> _QUOTED PASSAGE_
○ ○ ○
So about that tweet

By Pete North - July 6, 2020

I sparked something of a debate on Twitter by claiming that remainers own this mess as much as the Tories do. By mess I mean the no deal Brexit we’re heading towards.

For those of you who don’t know, The Leave Alliance has always been implacably opposed to a no deal Brexit and was among the first to spell out in detail what that would mean for UK trade. We always favoured a graduated exit via the EEA and Efta. That, until about a year or so ago, was still within the realms of possibility.

In hindsight, had I know the tweet was going to go viral, I might have been more specific in saying remainer Members of Parliament own this mess as much as the Tories. That case is certainly easier to argue.

Over the course of the last parliament, we watched in dismay as various splinter cells went to war against each other, and at no point did a coherent consensus emerge even among the remain side. We were dealing with a gaggle of MPs on both sides of the house who couldn’t give us a functioning definition of either the customs union or the single market.

Over the course of many weeks we watched ineffectual squabbling spilling out into the media which bizarrely centred on the spectacularly ill informed views of activist youths from various corners of the Westminster cesspit. At no point did we witness an informed debate.

When it came to Mrs May’s series of indicative votes there was nothing approaching a majority for any option save for a customs union which failed to pass by a handful of votes. But then as more attentive observers will know, a custom union of itself solves very little and, according to that infamous slide from the European Commission, is only a bit part of the problem. The regulatory border formalities are the more significant headache.

It’s fair to say that that ignorance was evenly distributed across the two camps when it came to the nuts and bolts of trade. It is, to a point, forgivable. It tends to be the domain of policy wonks and prod nose nerds. MPs, though, with their staff budgets and access to the Commons library and all the research facilities therein, had no excuses for their breathtaking ignorance.

It didn’t especially help that the A-list journos of the BBC and Sky could only fumble their way through the issues. There were plenty of times when assertions by the ERG could and should have been challenged but sailed over the heads of gormless network hacks without raising even the slightest query.

The inability of parliament to arrive at a consensus is in our view a collective failure of our politico-media establishment which prefers lightweight trivia and conflict between personalities. Our politics is a soap opera. In that regard we have all been cheated.
○ ○ ○
> _DATA FOR REVIEW_
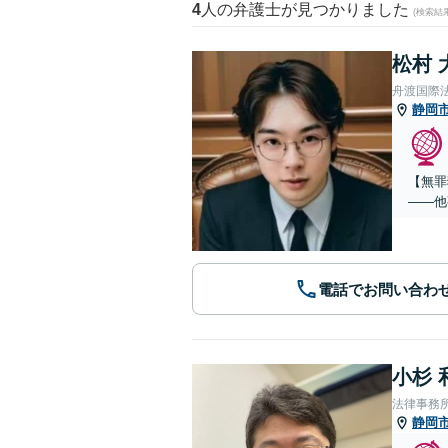
4
人の弁護士が見つかりました
(検索結
松村 
舟渡国際
静岡
【無罪
——他
電話でお問い合わ
小杉 
法律事務
静岡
○ ○ ○
> _PARTS OF THE EXERCISE_
• a. From the Brexit post, extract the passage starting with "Over the course of the" and going on through "the single market.".
• b. Does the Brexit post agree with each statement below? Answer yes or no, and quote the deciding words.
(i) The Leave Alliance favored leaving gradually through the EEA and Efta.
(ii) In Mrs May's indicative votes, a customs union passed by a handful of votes.
(iii) The author finds MPs' ignorance of trade forgivable.
• c. Answer these questions from the Brexit post:
(i) On what date was it posted?
(ii) The A-list journalists of which two broadcasters could only fumble through the issues?
(iii) What does it call "the more significant headache"?

> _SOLUTIONS TO THE PROBLEMS_
• a.
Over the course of the last parliament, we watched in dismay as various splinter cells went to war against each other, and at no point did a coherent consensus emerge even among the remain side. We were dealing with a gaggle of MPs on both sides of the house who couldn’t give us a functioning definition of either the customs union or the single market.

• b.
(i) Yes: "We always favoured a graduated exit via the EEA and Efta."
(ii) No: "save for a customs union which failed to pass by a handful of votes."
(iii) No: "MPs, though, with their staff budgets and access to the Commons library and all the research facilities therein, had no excuses for their breathtaking ignorance."

• c.
(i) July 6, 2020
(ii) The BBC and Sky
(iii) The regulatory border formalities